Из года в год ставились одни и те же вечные вопросы борьбы с повальным воровством, злоупотреблением властью, разгильдяйством. Обер-секретари Сената, секретари других учреждений часто жаловались на членов коллегий, которые постоянно прогуливали часы заседаний, что не позволяло вовремя решать самые насущные дела. В свое время Петр строго выговаривал сенаторам, которые при обсуждении дел перебивали друг друга и вели себя «аки базарные торговки». Во времена Анны проблема эта была по-прежнему актуальна. В журнале Кабинета министров от 11 декабря 1738 года мы читаем: «Призван в Кабинет Е.и.в. обер-прокурор Соймонов, которому объявлено: Е.и.в. известно учинилось, что г.г. сенаторы в присутствии своем в Правительствующем Сенате неблагочинно сидят, и, когда читают дела, они тогда об них не внимают для того, что имеют между собою партикулярные разговоры и при том крики и шумы чинят, а потом велят те дела читать вновь, отчего в делах продолжение и остановка чинится».

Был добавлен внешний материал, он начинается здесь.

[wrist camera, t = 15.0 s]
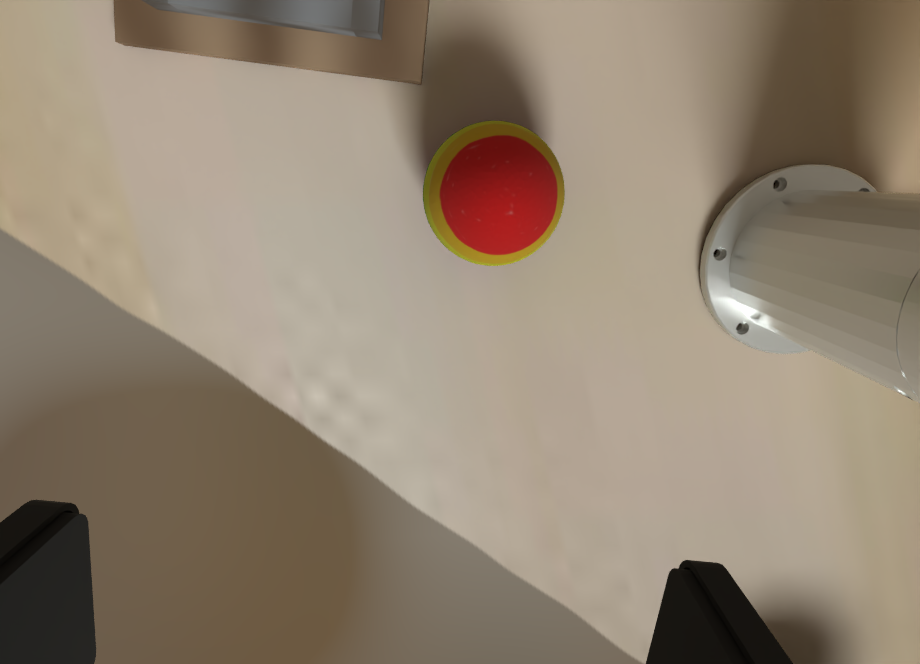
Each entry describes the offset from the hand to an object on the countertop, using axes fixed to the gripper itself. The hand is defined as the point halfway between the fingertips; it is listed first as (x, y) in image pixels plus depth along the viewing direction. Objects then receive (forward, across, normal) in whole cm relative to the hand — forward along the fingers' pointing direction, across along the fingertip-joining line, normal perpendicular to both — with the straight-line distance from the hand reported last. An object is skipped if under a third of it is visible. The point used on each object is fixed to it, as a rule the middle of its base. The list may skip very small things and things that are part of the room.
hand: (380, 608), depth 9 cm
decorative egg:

К старой проблеме прибавилась новая, которой не знал петровский Сенат: «Також в Сенат приезжают поздно и не дела слушают, но едят сухие снятки, крендели и рябчики и указных часов не высиживают». Разумеется, «Е.и.в. указала объявить ему (обер-прокурору. — Е. А.) с гневом, и дабы впредь никому в том не упущал и о скорейшем исправлении дел труд и радение имел»35.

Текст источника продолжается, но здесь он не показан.